'We are forced to work on an empty stomach'

'We are forced to work on an empty stomach'

Ramesh Kumar, 35, doesn’t need an alarm to get up at around 5 am, be it a hot summer day or a biting cold morning. He has been going to work sharp at 6 am for the past 15 years.

More often than not, he sweeps the Ghonda area under the East Corporation’s Shahdara Zone before the roads gets busy. But for the past few months he has not been paid salary. “We are forced to work on an empty stomach. We have not been getting salaries on time for six to eight months. How are we supposed to work?” says Kumar in despair.

“Every months we look forward to receiving our salaries but it never happens,” he adds.
Sanitation workers under the North and East Corporations have either not been getting salaries in time or at all for the past four months. It’s the story of almost every department under the North and East civic agencies as they have been facing acute shortage of funds for quite some time now.

The East Delhi Municipal Corporation requires over Rs 100 crore a month to pay salaries and other benefits to its over 32,000 employees. Even the North Corporation is in the red and it requires Rs 171 crore a month to pay salaries and other benefits to over 70,000 employees.

Officials with the municipal corporations say that some departments, including sanitation workers, have not given salary for over three months now.

“The civic agencies are not able to pay salary to some departments in the past couple of months, but they have been demanding funds from the city government. The moment the corporations get the funds, they will disburse the salaries,” says a senior official.

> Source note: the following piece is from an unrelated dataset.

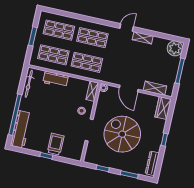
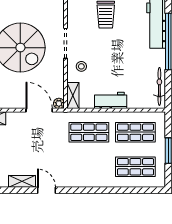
door: (127, 27) -> (46, 190), swing flipped
shop shelf: (92, 38) -> (89, 167), removed
workbench: (56, 79) -> (111, 100), moved
door: (129, 88) -> (39, 110), moved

“We make the city clean for others but we are not paid in return. Why should we even consider working. You tell me, will you work if you know you are not going to get paid. I earn hand to mouth and I am not able to provide for my family if I don’t get salary,” says Kumar.

“If we don’t report to work we are cursed by the general public. Why don’t they see our suffering? Why has the government become so apathetic about us,” he adds.

Safai karamcharis have been forced to shift their children from private schools to government schools. “With no salary how can we afford quality education for our children. My children used to go to private schools, I got them admitted to a corporation school,” says Kumar, who has two children.

Sanitation workers’ unions have been staging protests demanding salaries, clearance of arrears and regularisation of contractual posts. “We took out a token march on January 14 when employees from all departments came out on the streets, as they have also not been getting paid for the past couple of months,” says Rajender Mewati, general secretary of United Front of MCD Employees.

Sanitation workers plan to go on an indefinite strike starting January 27.
Even those who have been regularised in 2004, have not been given their arrears. “We have not been given our arrears. The East Corporation owes me around Rs 7 lakh to Rs 8 lakh since 2004,” says Kumar.

Sanitation workers are required to report on duty at 7 am, and remain available till 3 pm. “Most of us finish our job even before the roll call. We sweep our area before 7 am,” he adds.

Workers’ unions said unification of the three corporations is the only way out.

“According to the notice given to the municipal corporations, the main reason for staging a dharna at the Civic Centre is delay in the payment of salaries. Safai karamcharis feel that trifurcation of the unified Municipal Corporation of Delhi in 2012 is the cause of North and East Corporations being bankrupt today, as all the sources of income have gone to South Corporation,” adds Mewati.